Si seulement quelques-uns des moonshots de Musk décollent, Tesla devrait rester une centrale électrique pendant un certain temps encore. Musk, à 51 ans, pense qu'il a déjà entrevu un avenir où les véhicules électriques ne sont pas seulement ordinaires, mais indispensables. "En supposant que la civilisation existe encore dans 20 ans, nous regarderons en arrière les véhicules à moteur à combustion interne comme nous regardons la machine à vapeur", a-t-il déclaré aux investisseurs en avril. "Ce sont des objets de collection décalés et cool. C'est comme ça que seront les voitures à essence." Et aucun d'entre eux ne sera une Tesla.

Pendant la majeure partie de son histoire, Tesla a eu le marché américain des véhicules électriques presque tout seul. Mais avec les constructeurs automobiles traditionnels qui passent à l'électrique, le mastodonte d'Elon Musk fait désormais face à une concurrence sans précédent. Voici trois modèles qui, selon les observateurs de l'industrie, pourraient faire tomber les modèles S, 3, X et Y du podium des ventes.

Les fans ont réservé des années à l'avance pour la version tout électrique du camion américain le plus vendu. Malgré des problèmes de production qui ont ralenti son déploiement, Ford vise à expédier 150 000 Lightnings d'ici la fin de 2023. Le camion porte une étiquette de prix très différente du modèle T (le modèle de base coûte un peu plus de 61 000 $), et sa gamme de 230 miles sur une charge diminuent fortement lorsque vous remorquez une lourde charge. Mais les utilisateurs commerciaux légers et les guerriers du week-end raffolent de sa charge utile et de sa puissance.

Avec son prix de base d'environ 43 000 $, le Ioniq 5 s'impose comme un VUS électrique performant mais abordable. Il offre plus d'espace pour les passagers arrière que la plupart des concurrents à prix comparable. Et bien qu'il n'ait pas le couple et l'accélération puissants de certains véhicules électriques, il offre une autonomie plus longue (303 miles) et des vitesses de charge ultrarapides généralement associées à des modèles plus chers (y compris ceux de Tesla). L'Ioniq gagne aussi des points de style : ses plis et ses bords funky en font l'une des rares voitures du bloc qui ne ressemble pas à un haricot de Lima brillant.

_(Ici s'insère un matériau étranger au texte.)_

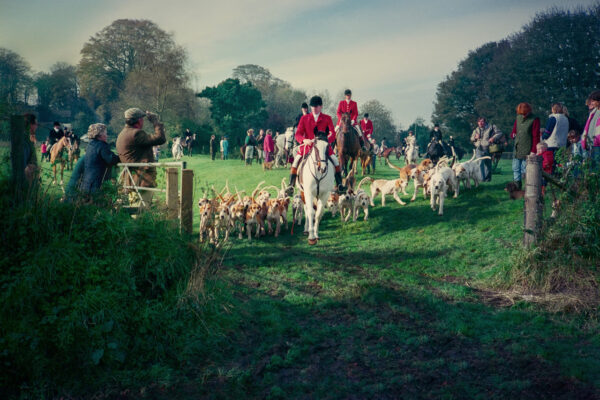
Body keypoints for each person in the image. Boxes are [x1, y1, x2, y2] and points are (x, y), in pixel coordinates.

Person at [286, 95, 345, 195]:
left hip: (323, 147)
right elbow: (298, 134)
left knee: (335, 161)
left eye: (316, 106)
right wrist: (304, 140)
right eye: (312, 106)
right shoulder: (304, 118)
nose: (314, 108)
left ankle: (339, 184)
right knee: (296, 161)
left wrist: (325, 140)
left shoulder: (327, 118)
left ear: (321, 106)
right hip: (308, 147)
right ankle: (291, 185)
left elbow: (332, 133)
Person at [116, 107, 166, 207]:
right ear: (139, 120)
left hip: (131, 179)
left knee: (135, 210)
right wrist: (155, 122)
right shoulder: (136, 133)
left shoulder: (122, 134)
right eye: (142, 119)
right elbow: (160, 139)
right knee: (141, 213)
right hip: (141, 181)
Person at [79, 123, 120, 196]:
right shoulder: (102, 145)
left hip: (86, 183)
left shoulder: (90, 145)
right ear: (100, 134)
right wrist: (121, 157)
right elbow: (111, 159)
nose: (107, 136)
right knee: (97, 206)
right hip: (97, 184)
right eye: (105, 133)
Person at [510, 102, 540, 189]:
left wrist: (534, 150)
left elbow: (536, 136)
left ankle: (529, 187)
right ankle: (517, 186)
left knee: (525, 169)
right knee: (515, 168)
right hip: (517, 148)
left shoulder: (535, 119)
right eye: (521, 114)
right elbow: (514, 129)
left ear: (528, 111)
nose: (522, 115)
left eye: (524, 113)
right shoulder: (518, 117)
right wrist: (513, 134)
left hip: (528, 148)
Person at [540, 103, 569, 180]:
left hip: (551, 144)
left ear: (553, 109)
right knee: (559, 165)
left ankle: (548, 182)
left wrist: (541, 138)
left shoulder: (553, 118)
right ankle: (559, 181)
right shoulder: (566, 118)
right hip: (562, 144)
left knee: (549, 165)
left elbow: (547, 132)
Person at [470, 117, 503, 182]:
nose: (480, 123)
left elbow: (499, 133)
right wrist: (475, 137)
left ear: (485, 122)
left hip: (488, 149)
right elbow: (471, 138)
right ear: (477, 122)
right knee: (480, 164)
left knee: (488, 165)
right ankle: (482, 179)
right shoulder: (476, 130)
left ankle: (487, 179)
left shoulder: (491, 127)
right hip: (479, 149)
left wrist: (493, 138)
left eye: (482, 121)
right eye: (479, 121)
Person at [23, 113, 39, 185]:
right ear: (30, 125)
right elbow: (24, 165)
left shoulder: (29, 140)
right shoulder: (25, 142)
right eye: (36, 124)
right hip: (27, 179)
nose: (37, 126)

Il fera ses débuts en Europe cet automne et n'atteindra les États-Unis qu'au second semestre 2024, mais l'ID.7 a déjà été signalée par les analystes automobiles comme un challenger substantiel des modèles 3 et S de Tesla sur le marché des berlines haut de gamme. . Contrairement aux véhicules électriques VW précédents, l'ID.7 comprend des détails intérieurs haut de gamme comme une console de divertissement de 15 pouces, un système d'affichage à réalité augmentée et un toit ouvrant panoramique. VW affirme que l'ID.7 offrira une autonomie allant jusqu'à 700 kilomètres (382 miles) et la société espère fixer des prix de base bien inférieurs à 60 000 dollars.

Cet article apparaît dans le numéro de juin/juillet 2023 de Fortune.